18 El vendedor ambulante

– Me alegro de que me hayan destinado a la calle Setenta y Siete -dijo Dugan, el pequeño novato de rostro colorado que le habían asignado a Roy de compañero durante una semana-. He aprendido mucho trabajando en una zona negra. Y he tenido buenos compañeros que me han ayudado.

– La calle Setenta y Siete es tan buena como cualquier otro sitio para trabajar -dijo Roy pensando en lo a gusto que iba a sentirse cuando el sol se posara por debajo de la carretera sobreelevada de Harbor. Las calles empezarían a enfriarse y el uniforme resultaría más soportable.

– ¿Hace bastante tiempo que estás aquí, verdad Roy?

– Unos quince meses. En esta división siempre está uno ocupado. Siempre pasa algo y por consiguiente se está ocupado. No hay tiempo para sentarse a pensar y el tiempo pasa, por eso me gusta.

– ¿Has trabajado alguna vez en una división blanca?

– En la Central -contestó Roy asintiendo.

– ¿Es igual que en una división negra?

– Es más lenta. No hay tantos delitos y por eso es más lenta. El tiempo pasa más lentamente. Pero es igual. Todos son bastardos asesinos; aquí abajo son un poquito más morenos.

– ¿Cuánto tiempo hace que has vuelto a trabajar, Roy? Si no te importa hablar de eso. En cuanto me trasladaron, me enteré del disparo que habías sufrido. No hay muchas personas que sobrevivan a un disparo de escopeta en el estómago, creo.

– No muchas.

– Me parece que no te gusta hablar de eso.

– No es que no me guste, es que estoy harto de hablar de ello. Estuve hablando de ello los cinco meses que pasé haciendo trabajo de despacho. Les conté la historia mil veces a los policías curiosos que querían saber cómo es posible que me pusiera tan nervioso y permitiera que me hicieran un disparo así. Estoy harto de contarlo. No te importa, ¿verdad?

– Claro que no, Roy. Lo comprendo muy bien. Ahora estás bien, ¿verdad? Yo llevaré los libros y conduciré si tú quieres descansar.

– Estoy bien, Dugan -dijo Roy riéndose -. Jugué tres partidos muy duros de balonmano la semana pasada. Me encuentro bien físicamente.

– Me imagino que he tenido suerte al tropezarme con un compañero experimentado que ha visto muchas cosas y ha hecho de todo. Pero a veces hago demasiadas preguntas. Tengo una boca irlandesa muy grande que, a veces, no puedo controlar.

– De acuerdo, compañero -dijo Roy sonriendo.

– Siempre que quieras que me calle, me lo dices.

– De acuerdo, compañero.

– Doce-A-Nueve, Doce-A-Nueve, vean a la mujer, informe cuatro cinco nueve, ochenta y tres veintinueve Vermont Sur, apartamento B de Bernardo.

– Doce-A-Nueve, entendido -dijo Dugan y Roy giró en dirección al ocaso color púrpura veteado de bruma y se dirigió pausadamente al lugar de la llamada.

– Yo pensaba que la mayoría de robos se producían por la noche -dijo Dugan -. Cuando era paisano, quiero decir. Supongo que la mayoría de ellos se producen de día cuando la gente no está en casa.

– Exactamente -dijo Roy.

– Muchos ladrones no se atreverían a entrar de noche en una casa ocupada por gente, ¿verdad?

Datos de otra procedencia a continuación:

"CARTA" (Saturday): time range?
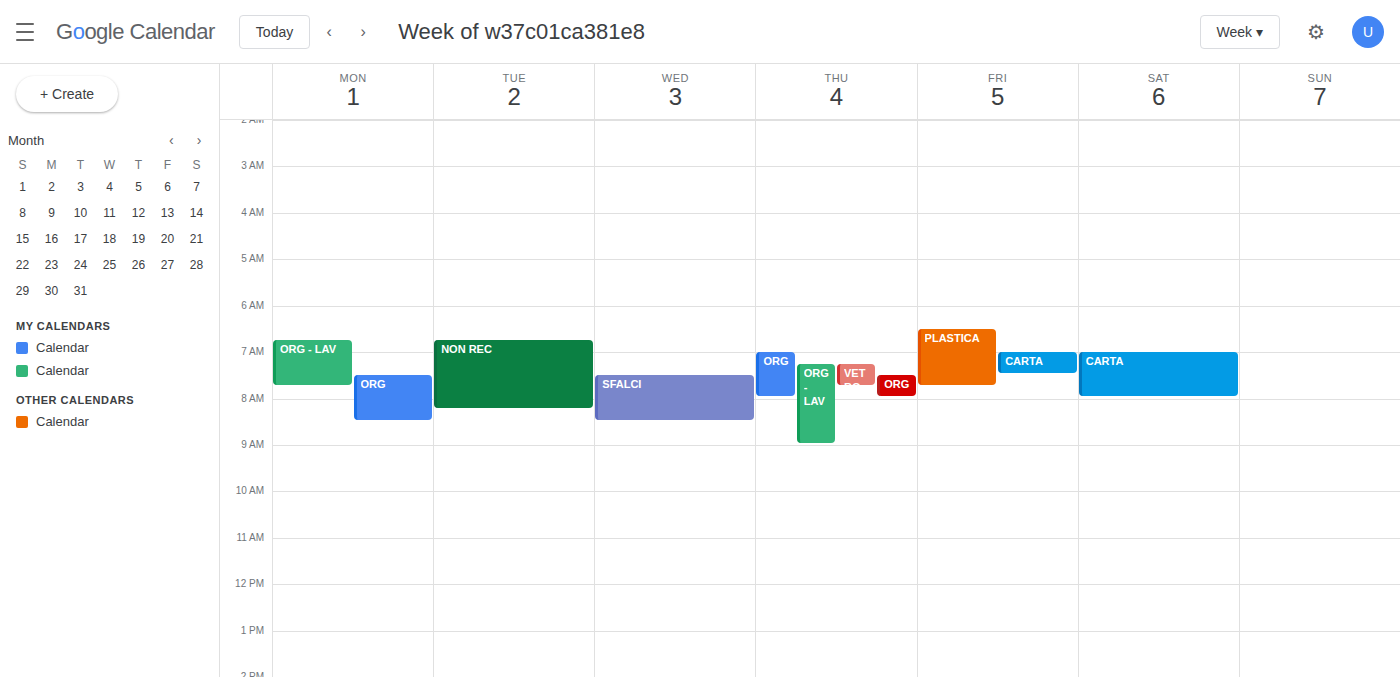
07:00 to 08:00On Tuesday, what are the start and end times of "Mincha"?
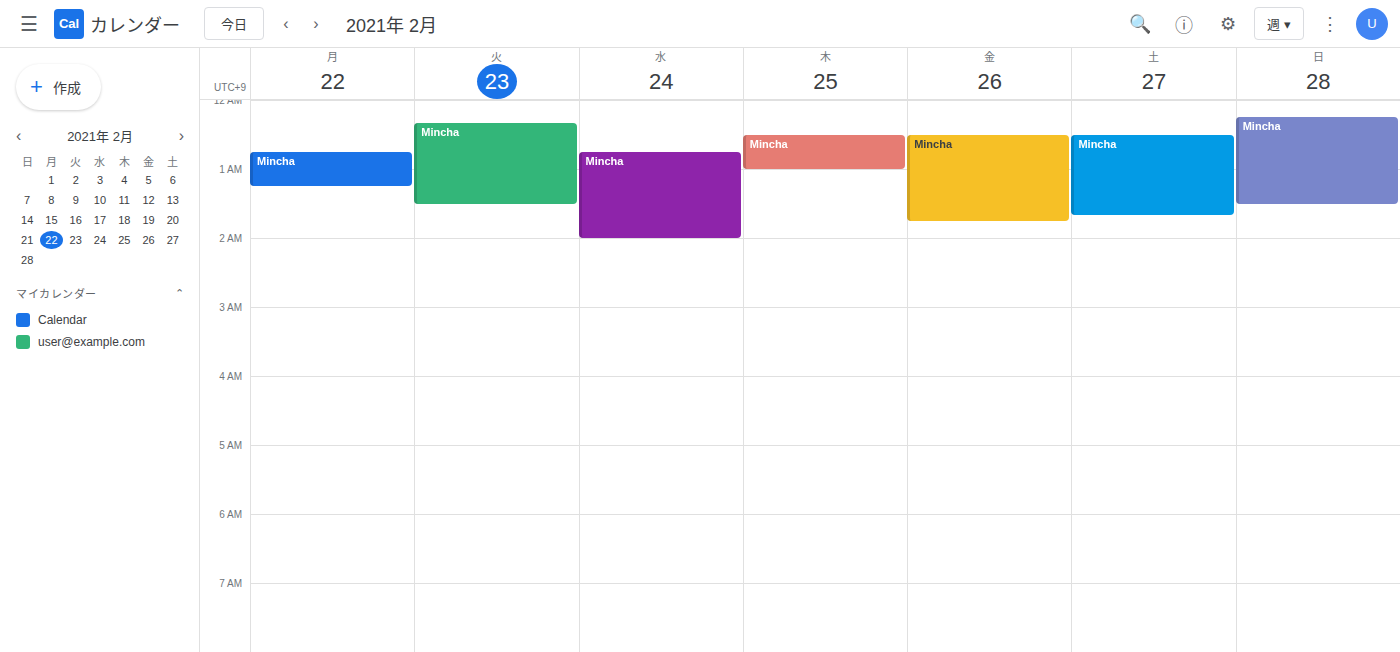
12:20 AM to 1:30 AMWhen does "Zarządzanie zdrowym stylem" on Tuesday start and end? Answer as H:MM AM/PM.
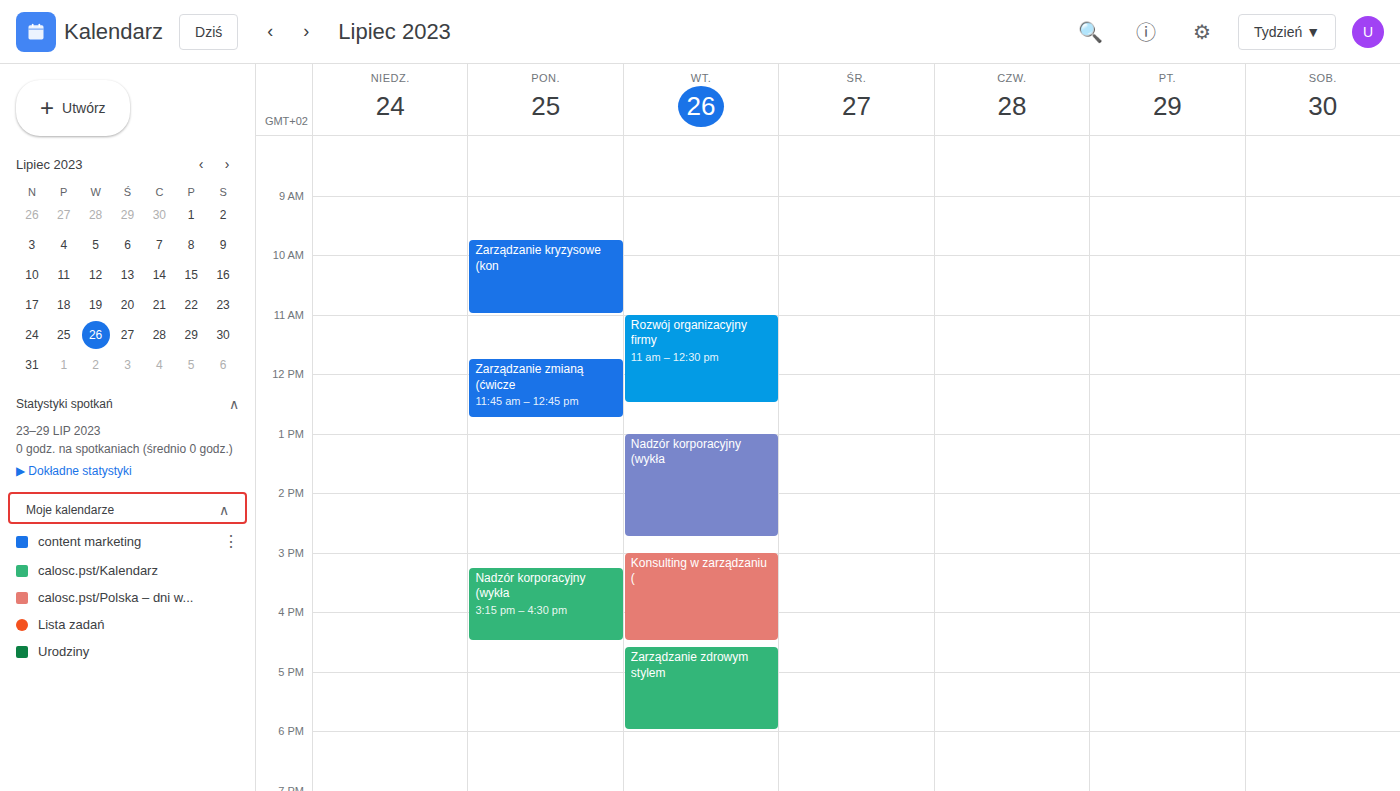
4:35 PM to 6:00 PMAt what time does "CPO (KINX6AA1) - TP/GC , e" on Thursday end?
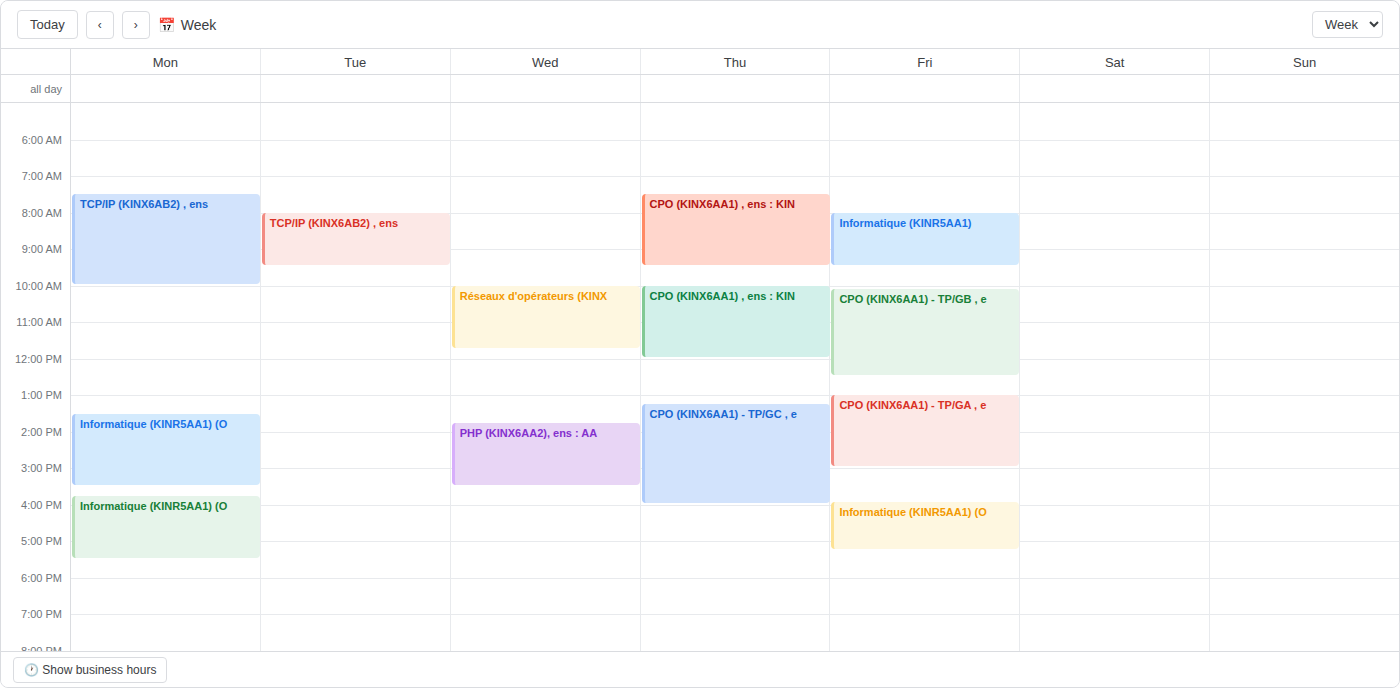
4:00 PM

– Demasiado peligroso -dijo Roy encendiendo un cigarrillo que le supo mejor que el anterior ahora que estaba refrescando un poco.

– Me gustaría atrapar a un buen ladrón una de estas noches. A lo mejor lo atrapamos esta noche.

– A lo mejor -contestó Roy girando al Sur hacia la avenida Vermont desde Florence donde se encontraban.

– Yo voy a seguir estudiando -dijo Dugan -. He pasado algunos exámenes desde que salí de la marina pero ahora voy a hacerlo en serio para conseguir el título en ciencia policial. ¿Tú estudias, Rov?

– No.

– ¿Lo habías hecho?

– Antes sí.

– ¿Te faltaría mucho para alcanzar el título?

– Quizás unos veinte exámenes.

– ¿Nada más? Es estupendo. ¿Vas a matricularte este semestre?

– Demasiado tarde.

– ¿Vas a terminar?

– Claro que sí -dijo Roy y el estómago empezó a arderle como consecuencia de un acceso de indigestión, advirtiendo un estremecimiento de náuseas. Ahora la indigestión le producía náuseas. Supuso que jamás podría fiarse de su estómago y este novato de ojos avispados le estaba revolviendo el estómago con su entrometimiento y su exasperante inocencia.

Roy pensó que ya cambiaría. No bruscamente sino gradualmente. La vida le robaría la inocencia poco a poco igual que una lechuza roba pajarillos hasta que el nido se queda vacío y pavoroso en su soledad.

– Parece que aquí es el sitio, compañero -dijo Dugan poniéndose el gorro y abriendo la portezuela antes de que el coche se hubiera detenido.